ツツジ科のアセビ(馬酔木、梫木)は常緑低木で、2~4月にドウダンツツジに似た壺型の花が枝先から垂れ下がるように咲く(画像)。既にその花を記したのだが、見事に咲き誇った花を再度共有したくなった。アセビは日本に自生し、湾岸地域では公園や庭に数多く植えられている。別名は「あしび」、「あせぼ」。自生するアセビの花色は白が基本だが、園芸用としては薄紅色が多い。

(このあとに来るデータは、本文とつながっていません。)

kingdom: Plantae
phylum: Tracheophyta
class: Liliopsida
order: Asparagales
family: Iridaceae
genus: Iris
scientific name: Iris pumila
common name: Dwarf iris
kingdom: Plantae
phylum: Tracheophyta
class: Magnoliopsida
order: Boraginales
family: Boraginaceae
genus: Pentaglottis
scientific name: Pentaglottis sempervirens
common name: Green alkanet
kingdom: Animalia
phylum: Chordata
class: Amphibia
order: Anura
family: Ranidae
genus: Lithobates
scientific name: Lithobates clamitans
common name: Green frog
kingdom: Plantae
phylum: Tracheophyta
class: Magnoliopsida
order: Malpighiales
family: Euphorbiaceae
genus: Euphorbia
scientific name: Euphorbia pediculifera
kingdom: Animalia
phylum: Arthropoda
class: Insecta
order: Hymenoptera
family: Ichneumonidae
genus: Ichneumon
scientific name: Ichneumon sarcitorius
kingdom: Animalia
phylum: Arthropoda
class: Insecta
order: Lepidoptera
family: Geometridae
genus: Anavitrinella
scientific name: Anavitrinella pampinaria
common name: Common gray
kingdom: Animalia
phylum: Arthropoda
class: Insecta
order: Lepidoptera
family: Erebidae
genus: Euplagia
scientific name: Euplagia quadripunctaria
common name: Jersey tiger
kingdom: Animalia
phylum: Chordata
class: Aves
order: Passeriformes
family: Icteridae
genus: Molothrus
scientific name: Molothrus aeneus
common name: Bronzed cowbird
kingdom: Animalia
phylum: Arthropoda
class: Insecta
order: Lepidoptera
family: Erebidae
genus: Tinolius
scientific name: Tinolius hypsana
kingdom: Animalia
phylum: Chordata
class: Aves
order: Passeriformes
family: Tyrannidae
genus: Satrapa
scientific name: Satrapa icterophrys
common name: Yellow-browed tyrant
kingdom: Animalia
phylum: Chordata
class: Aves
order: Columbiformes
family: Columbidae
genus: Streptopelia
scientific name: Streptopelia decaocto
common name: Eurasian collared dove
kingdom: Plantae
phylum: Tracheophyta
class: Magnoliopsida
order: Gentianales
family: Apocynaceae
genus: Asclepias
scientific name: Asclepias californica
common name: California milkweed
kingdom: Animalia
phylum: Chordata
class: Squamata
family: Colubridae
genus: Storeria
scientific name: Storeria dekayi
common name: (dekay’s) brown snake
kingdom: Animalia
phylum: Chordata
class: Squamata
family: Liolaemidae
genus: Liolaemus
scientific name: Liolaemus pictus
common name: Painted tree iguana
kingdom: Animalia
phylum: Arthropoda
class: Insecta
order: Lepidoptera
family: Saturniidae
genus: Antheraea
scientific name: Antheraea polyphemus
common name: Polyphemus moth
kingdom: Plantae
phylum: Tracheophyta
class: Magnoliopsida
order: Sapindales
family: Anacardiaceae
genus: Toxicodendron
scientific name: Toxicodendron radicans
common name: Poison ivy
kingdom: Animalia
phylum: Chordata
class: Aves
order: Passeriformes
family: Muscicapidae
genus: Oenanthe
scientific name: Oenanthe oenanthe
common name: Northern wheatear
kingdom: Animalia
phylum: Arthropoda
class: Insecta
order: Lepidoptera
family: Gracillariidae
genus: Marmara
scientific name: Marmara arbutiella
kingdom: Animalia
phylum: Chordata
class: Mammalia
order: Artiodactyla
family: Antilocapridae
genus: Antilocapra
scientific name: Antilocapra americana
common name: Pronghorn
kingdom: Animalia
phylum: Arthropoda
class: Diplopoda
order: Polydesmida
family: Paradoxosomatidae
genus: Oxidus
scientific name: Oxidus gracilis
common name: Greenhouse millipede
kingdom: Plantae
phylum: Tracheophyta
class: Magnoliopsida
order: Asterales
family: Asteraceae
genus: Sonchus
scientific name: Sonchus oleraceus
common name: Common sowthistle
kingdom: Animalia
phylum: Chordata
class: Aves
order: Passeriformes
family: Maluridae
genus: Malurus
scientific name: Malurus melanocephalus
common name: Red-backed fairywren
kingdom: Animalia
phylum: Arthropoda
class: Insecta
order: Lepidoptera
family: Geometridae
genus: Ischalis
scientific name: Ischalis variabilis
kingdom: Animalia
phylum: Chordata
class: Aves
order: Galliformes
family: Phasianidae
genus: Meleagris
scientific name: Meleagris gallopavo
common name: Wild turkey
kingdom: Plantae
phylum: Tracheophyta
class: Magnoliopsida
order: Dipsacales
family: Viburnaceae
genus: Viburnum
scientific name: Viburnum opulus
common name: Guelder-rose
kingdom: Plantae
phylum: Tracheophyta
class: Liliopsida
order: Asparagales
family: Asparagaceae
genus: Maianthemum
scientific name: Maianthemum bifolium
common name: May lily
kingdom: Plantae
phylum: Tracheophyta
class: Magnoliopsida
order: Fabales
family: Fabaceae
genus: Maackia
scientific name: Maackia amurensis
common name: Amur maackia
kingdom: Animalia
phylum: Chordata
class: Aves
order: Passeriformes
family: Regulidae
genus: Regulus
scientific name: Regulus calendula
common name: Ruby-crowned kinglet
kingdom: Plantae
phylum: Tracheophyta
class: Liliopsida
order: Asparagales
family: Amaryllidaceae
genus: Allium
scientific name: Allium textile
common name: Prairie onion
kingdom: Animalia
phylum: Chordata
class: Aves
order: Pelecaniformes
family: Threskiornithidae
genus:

枝葉に「アセボチン」という有毒成分が含まれていて、馬が食べると、酔って足が萎えることから「足癈(あしじひ)」と呼ばれ、それが変化し、「アセビ」となった。既に『万葉集』にもその名が登場し、庭木や盆栽としても普及している。
水原秋桜子 馬酔木咲く 金堂の扉に わが触れぬ
『馬酔木(あしび)』は、1903(明治36)年に正岡子規の「写生」の歌を発展させるために創刊された根岸短歌会の短歌雑誌。また、水原秋桜子が主宰した俳句雑誌も『馬酔木(あしび)』。1931年、彼は「『自然の真』と『文芸上の真』」を発表し、俳句における「感情の主体性」を強調した。